Паганини, продолжая играть, увидел спонтанный недуг одной из дам, вздохнул и хмыкнул, кто-то слышал это – «хм-хм», и после нескольких виртуозных пассажей медленно опустил скрипку, как услаждённую женщину, – отдохни, любимая…
Никколо всегда по-кошачьи чувствовал зал, всё, что происходит за узкой пропастью-барьером, отделяющим его от публики. В азарте игры, нарастающем крещендо, он накаливал в музыкальном тигле своё сердце и вливал его в уши разнослышащей публики. Он не мог закончить концерт и уйти со сцены до тех пор, пока не убеждался, что «добил» тех, за барьером, и не превратил их в единое вибрирующее ухо. Аплодисменты были неоднородны, что и выражало настроение зала.
Паганини положил скрипку на рояль, где стоял высокий с гербами бокал, и отпил шампанского. Сухой рот покалывало, а левое предплечье ныло тягучей болью. Сломанная ещё в детстве ключица неправильно срослась и при долгом музицировании болела и ревновала Никколо к избраннице – скрипке Страдивари. Она не любила скрипку, но если бы он сказал ключице: «Рядом с тобой натянуты мои жилы. Я возьму смычок, и ты запоёшь!», – она бы запела, но он, стоя боком к публике, молча тёр её ладонью, пытаясь избавиться от назойливой, ноющей боли.
Никколо уж было хотел продолжить концерт исполнением своих «Карнавальных зарисовок», как вдруг услышал за спиной:
– Господин Паганини! Вы играете на скрипке Страдивари, но во дворце есть бесценное чудо Амати, вот оно!
Никколо повернулся к говорящему и увидел густонапудренного мужчину в парике и старинном камзоле. Его вкрадчивый холодный голос раздражал, как, впрочем, и глаза – жёсткие, рыжие, редкие по цвету; на раскрытых ладонях в белых перчатках лежала скрипка Амати со смычком, и он протягивал их Никколо.

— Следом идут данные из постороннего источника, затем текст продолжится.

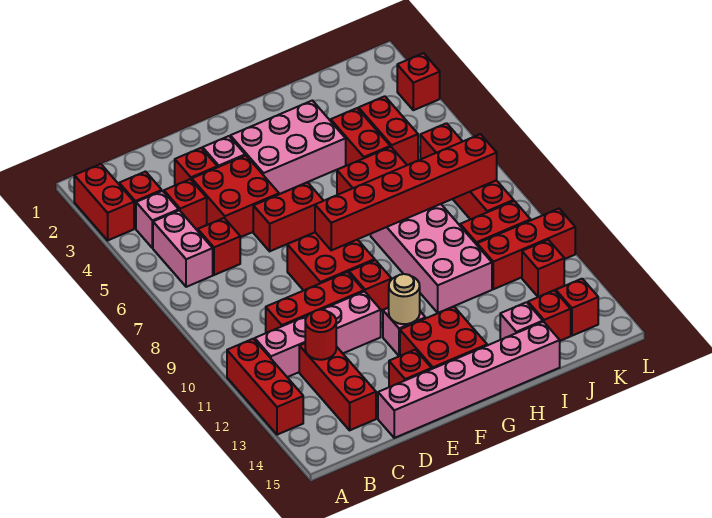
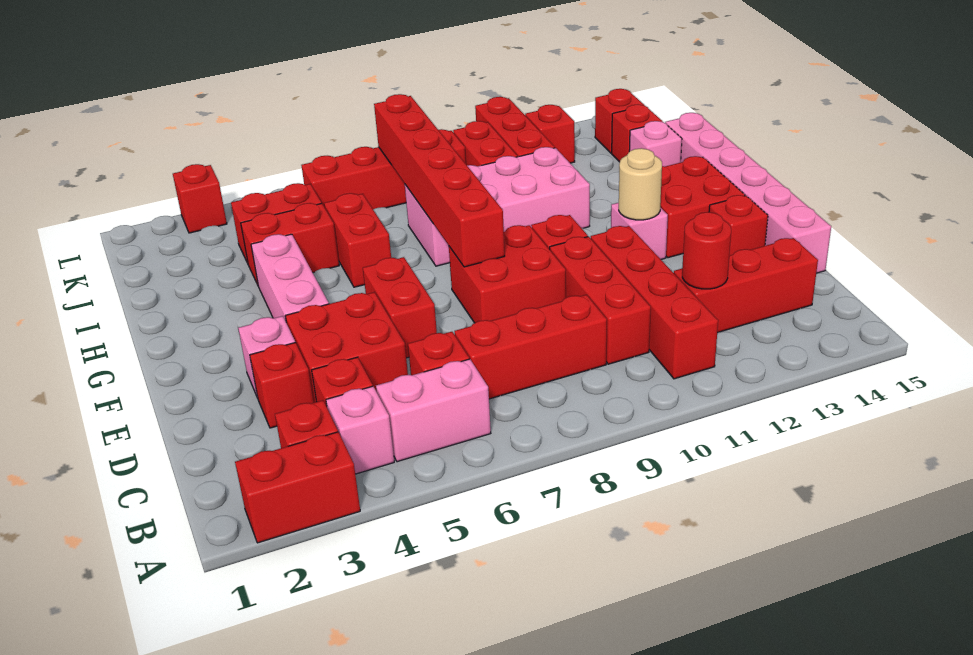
red 1x3 brick [227,339,303,435] -> red 1x3 brick moved to [454,295,607,399]
pink 1x4 brick [254,291,381,377] -> red 1x4 brick [591,226,718,379]
pink 2x3 brick [230,101,346,194] -> pink 1x3 brick [251,234,329,321]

– Вы ведь любите подарки? Любите! Их все любят! Так сделайте подарок себе. Усладите нас своей музыкой на этом бесценном уникуме. Эта скрипка запела в 1629 году, когда вашему соименнику Николо Амати было тридцать три года, и он рождением инструмента возблагодарил Господа за своё появление на свет Божий и тот дар, коим Всевышний наградил мастера. Ну что же? Берите! И если её голос и ваша музыка совершат с нами чудо, а мы все в предвкушении, то она – ваша!
Никколо взял скрипку с надушенных перчаток и заметил в глазах дающего холодные злые огоньки, а впрочем, это могли бликовать оплывающие свечи огромных люстр.
Зал молчал в каком-то странном, напряжённом ожидании.
– Если ты или тебя когда-нибудь любили, ты услышишь… хм-хм... – Паганини недоговорил, а как-то неожиданно нежно опустил скрипку на плечо, прикоснувшись к ней подбородком, галантно, с почтением, послушал строй: тон, и звук, и настрой были превосходны. Он отвёл смычок в сторону и секунду-другую отстранённо, молча покусывал губы. Глаза его пламенели. Он увидел себя маленьким мальчиком, и как он отбивался одной рукой от троих мальчишек на улице, спасая скрипочку, прижимая её к себе… Придя истерзанным, избитым, он принёс свою мучительницу домой невредимой, только дека запылилась… Он увидел отца, бившего его по пальцам смычком за одну неверную ноту в сложнейшем пассаже… Школа жизни для него началась рано и, верно, ещё не кончилась. Именно в такие моменты пробуждались силы, ему самому неведомые: когда он один в разбитой лодке, парус рваный, вёсла сломаны и неотвратимая стена воды навстречу, и нет страха, но есть силы от десницы Всемогущего!